TASK DETAILS: Across the whole listing, how many lines hold the word "object"? Reply with the number by itself.

AVAILABLE RECORDS:

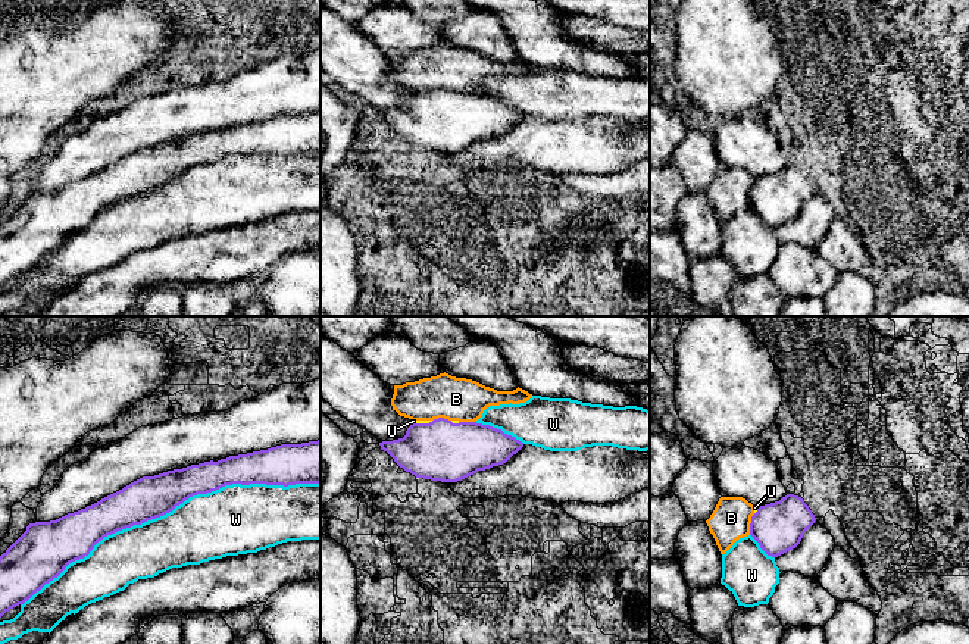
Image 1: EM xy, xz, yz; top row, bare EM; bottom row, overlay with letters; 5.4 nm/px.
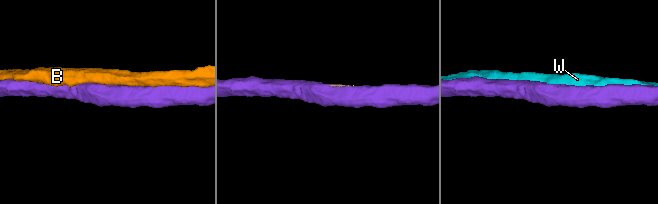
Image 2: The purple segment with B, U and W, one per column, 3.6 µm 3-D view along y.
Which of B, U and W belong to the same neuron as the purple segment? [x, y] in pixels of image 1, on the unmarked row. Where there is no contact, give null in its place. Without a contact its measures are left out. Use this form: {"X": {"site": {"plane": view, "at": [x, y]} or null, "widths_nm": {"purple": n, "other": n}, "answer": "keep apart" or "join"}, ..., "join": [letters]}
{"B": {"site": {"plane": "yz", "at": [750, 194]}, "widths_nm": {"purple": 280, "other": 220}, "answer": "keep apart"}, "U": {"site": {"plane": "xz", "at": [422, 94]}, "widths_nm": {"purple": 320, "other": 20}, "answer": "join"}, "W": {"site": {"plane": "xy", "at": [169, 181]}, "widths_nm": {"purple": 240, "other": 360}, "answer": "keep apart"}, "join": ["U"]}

* * *

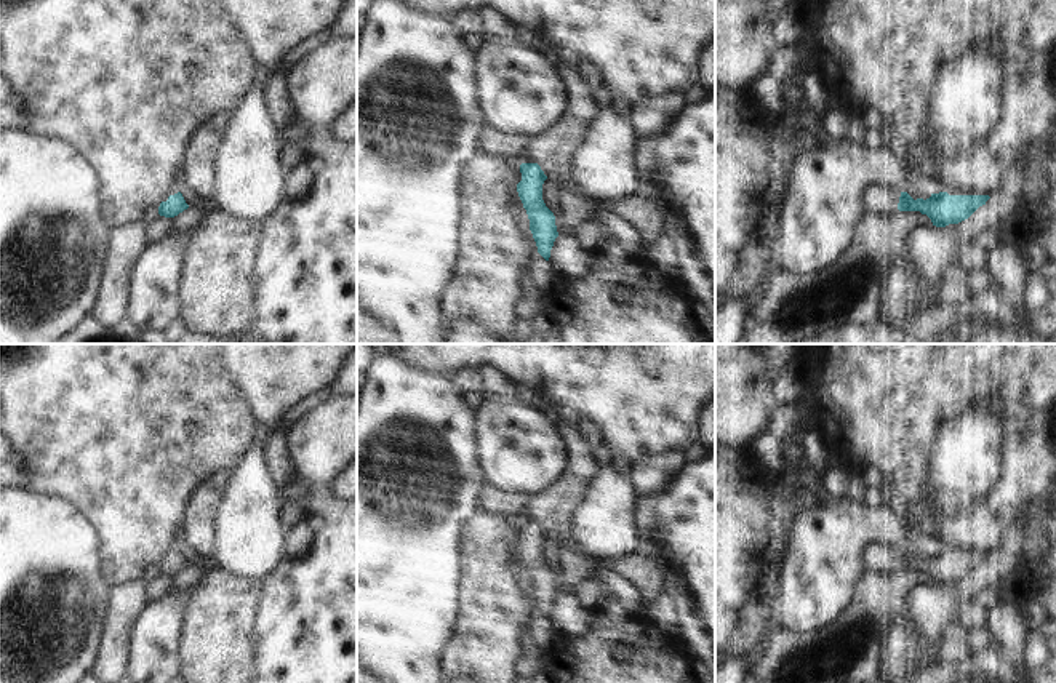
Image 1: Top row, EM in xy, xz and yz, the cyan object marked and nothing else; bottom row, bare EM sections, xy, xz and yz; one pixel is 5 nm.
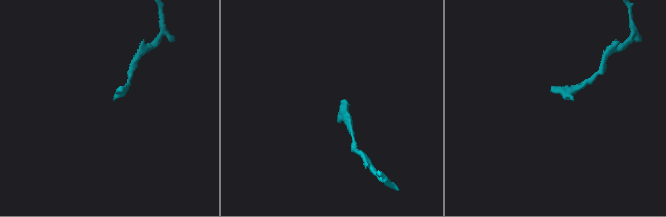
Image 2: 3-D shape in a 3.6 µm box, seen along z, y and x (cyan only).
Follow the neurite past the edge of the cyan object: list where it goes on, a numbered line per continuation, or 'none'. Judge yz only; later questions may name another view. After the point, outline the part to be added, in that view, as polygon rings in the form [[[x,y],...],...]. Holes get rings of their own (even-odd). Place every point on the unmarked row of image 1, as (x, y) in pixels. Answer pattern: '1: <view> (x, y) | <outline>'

==

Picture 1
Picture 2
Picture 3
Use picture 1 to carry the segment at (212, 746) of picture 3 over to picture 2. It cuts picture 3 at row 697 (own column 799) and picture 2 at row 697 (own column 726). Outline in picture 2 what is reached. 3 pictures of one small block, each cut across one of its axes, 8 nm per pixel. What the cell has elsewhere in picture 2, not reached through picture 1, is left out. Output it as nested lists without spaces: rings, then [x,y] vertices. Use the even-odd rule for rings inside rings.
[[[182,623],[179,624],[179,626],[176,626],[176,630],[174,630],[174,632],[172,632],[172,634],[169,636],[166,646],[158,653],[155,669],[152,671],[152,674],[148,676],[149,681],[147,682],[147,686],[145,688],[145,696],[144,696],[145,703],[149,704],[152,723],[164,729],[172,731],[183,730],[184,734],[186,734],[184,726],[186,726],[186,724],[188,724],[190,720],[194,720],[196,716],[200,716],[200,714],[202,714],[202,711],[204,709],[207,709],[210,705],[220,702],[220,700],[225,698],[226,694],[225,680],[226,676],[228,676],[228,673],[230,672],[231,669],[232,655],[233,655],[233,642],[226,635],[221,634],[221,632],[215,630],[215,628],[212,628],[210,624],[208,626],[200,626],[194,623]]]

TASK ANSWER: 2